DATASET EXCERPTS
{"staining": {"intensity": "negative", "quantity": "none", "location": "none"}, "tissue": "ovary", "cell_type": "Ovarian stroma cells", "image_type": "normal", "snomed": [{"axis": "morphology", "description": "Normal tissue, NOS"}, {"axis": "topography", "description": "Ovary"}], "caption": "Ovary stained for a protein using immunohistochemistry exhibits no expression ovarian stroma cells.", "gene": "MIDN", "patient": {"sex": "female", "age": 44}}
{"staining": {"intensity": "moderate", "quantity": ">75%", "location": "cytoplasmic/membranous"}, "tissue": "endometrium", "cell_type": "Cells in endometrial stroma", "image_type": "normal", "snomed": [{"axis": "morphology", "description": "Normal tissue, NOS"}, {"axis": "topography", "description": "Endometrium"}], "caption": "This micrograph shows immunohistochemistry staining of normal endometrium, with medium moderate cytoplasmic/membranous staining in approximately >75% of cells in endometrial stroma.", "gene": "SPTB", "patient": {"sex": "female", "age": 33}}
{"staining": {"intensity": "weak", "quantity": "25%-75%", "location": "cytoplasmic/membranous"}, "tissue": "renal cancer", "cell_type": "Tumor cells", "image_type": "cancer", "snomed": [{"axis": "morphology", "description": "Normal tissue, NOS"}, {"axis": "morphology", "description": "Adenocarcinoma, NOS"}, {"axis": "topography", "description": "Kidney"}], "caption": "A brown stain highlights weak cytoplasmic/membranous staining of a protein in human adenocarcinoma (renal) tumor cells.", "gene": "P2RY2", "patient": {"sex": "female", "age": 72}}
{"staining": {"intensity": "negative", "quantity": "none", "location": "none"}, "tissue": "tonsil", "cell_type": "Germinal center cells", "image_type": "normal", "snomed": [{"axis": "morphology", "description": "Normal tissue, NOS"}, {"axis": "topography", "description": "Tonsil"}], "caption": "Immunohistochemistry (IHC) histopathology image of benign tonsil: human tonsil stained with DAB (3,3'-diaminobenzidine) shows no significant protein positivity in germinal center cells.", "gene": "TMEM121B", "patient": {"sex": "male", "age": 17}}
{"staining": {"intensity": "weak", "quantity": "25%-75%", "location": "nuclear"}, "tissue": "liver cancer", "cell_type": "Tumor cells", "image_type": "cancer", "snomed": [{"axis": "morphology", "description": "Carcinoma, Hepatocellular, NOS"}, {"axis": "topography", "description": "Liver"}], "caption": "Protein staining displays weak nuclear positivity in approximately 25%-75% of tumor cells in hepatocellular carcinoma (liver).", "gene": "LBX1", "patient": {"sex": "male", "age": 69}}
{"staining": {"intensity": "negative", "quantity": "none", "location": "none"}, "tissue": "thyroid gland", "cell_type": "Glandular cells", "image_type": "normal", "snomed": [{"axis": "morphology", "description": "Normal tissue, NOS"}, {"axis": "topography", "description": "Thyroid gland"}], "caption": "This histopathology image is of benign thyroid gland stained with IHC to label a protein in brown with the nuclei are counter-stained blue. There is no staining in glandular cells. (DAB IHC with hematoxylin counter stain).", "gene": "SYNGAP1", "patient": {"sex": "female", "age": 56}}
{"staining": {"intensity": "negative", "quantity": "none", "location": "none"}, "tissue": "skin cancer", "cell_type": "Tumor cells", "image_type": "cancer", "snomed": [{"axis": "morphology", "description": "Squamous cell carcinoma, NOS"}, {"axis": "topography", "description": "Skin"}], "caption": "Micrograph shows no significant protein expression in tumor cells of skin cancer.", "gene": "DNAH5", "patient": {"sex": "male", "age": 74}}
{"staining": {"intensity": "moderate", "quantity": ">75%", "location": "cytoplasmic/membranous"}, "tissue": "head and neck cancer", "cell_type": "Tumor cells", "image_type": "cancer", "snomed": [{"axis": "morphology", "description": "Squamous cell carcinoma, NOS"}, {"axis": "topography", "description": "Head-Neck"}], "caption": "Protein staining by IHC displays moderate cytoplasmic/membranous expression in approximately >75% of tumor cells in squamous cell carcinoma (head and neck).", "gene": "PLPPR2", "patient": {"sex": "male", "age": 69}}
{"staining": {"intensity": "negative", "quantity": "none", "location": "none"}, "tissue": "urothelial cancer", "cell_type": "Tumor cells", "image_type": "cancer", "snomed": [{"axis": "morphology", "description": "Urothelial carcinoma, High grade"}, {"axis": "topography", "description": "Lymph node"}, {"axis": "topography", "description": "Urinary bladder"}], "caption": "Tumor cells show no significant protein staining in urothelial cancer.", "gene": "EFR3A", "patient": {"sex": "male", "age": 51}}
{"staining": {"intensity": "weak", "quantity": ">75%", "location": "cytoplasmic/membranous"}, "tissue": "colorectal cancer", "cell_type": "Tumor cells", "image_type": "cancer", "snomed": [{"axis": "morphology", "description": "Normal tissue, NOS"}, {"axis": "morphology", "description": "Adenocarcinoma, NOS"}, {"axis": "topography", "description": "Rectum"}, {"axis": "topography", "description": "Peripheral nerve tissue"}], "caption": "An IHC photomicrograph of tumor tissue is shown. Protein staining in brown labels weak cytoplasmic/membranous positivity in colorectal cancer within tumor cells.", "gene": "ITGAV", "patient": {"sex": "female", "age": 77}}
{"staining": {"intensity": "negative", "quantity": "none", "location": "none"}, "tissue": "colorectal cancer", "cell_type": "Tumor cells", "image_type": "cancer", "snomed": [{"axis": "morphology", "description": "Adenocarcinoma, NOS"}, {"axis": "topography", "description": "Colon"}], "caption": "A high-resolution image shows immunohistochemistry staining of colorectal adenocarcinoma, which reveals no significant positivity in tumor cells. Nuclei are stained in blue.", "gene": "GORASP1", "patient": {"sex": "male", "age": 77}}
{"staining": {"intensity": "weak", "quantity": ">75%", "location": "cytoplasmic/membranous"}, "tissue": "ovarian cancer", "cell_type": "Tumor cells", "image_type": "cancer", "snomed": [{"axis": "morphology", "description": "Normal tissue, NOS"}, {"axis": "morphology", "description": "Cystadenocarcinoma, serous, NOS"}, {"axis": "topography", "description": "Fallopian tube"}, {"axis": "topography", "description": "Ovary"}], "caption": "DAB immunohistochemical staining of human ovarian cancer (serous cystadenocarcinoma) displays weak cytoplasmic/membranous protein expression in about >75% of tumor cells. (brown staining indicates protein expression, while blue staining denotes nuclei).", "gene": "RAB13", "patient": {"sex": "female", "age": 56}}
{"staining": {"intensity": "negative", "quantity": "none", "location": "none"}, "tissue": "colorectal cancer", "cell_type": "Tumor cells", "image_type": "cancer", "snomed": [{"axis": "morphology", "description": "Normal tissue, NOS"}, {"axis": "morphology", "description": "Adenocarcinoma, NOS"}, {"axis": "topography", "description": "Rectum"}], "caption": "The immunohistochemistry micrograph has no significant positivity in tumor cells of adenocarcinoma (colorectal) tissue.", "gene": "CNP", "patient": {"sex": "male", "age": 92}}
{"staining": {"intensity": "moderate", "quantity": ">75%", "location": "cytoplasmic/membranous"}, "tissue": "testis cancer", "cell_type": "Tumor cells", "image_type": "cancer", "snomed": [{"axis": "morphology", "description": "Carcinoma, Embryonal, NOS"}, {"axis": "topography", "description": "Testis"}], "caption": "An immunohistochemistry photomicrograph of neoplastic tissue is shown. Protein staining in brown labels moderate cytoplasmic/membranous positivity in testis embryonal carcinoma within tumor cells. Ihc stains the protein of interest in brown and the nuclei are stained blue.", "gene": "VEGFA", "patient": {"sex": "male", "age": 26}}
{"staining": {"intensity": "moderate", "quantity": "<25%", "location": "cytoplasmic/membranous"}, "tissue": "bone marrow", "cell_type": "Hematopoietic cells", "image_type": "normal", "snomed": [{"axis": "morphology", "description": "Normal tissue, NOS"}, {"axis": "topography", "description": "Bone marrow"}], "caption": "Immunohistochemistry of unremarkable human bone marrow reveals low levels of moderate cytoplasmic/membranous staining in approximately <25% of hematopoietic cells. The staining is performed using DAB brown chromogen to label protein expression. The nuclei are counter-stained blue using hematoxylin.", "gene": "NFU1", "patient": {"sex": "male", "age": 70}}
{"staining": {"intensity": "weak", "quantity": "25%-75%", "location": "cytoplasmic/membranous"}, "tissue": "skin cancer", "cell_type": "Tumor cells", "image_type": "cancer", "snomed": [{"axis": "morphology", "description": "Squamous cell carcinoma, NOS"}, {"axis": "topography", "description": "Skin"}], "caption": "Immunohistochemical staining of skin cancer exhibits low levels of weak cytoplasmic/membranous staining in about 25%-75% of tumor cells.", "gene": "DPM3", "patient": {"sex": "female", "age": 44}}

EXERCISE AIM
Where a line in the material contains "labels", copy that line.

ANSWER TO THIS TASK
{"staining": {"intensity": "weak", "quantity": ">75%", "location": "cytoplasmic/membranous"}, "tissue": "colorectal cancer", "cell_type": "Tumor cells", "image_type": "cancer", "snomed": [{"axis": "morphology", "description": "Normal tissue, NOS"}, {"axis": "morphology", "description": "Adenocarcinoma, NOS"}, {"axis": "topography", "description": "Rectum"}, {"axis": "topography", "description": "Peripheral nerve tissue"}], "caption": "An IHC photomicrograph of tumor tissue is shown. Protein staining in brown labels weak cytoplasmic/membranous positivity in colorectal cancer within tumor cells.", "gene": "ITGAV", "patient": {"sex": "female", "age": 77}}
{"staining": {"intensity": "moderate", "quantity": ">75%", "location": "cytoplasmic/membranous"}, "tissue": "testis cancer", "cell_type": "Tumor cells", "image_type": "cancer", "snomed": [{"axis": "morphology", "description": "Carcinoma, Embryonal, NOS"}, {"axis": "topography", "description": "Testis"}], "caption": "An immunohistochemistry photomicrograph of neoplastic tissue is shown. Protein staining in brown labels moderate cytoplasmic/membranous positivity in testis embryonal carcinoma within tumor cells. Ihc stains the protein of interest in brown and the nuclei are stained blue.", "gene": "VEGFA", "patient": {"sex": "male", "age": 26}}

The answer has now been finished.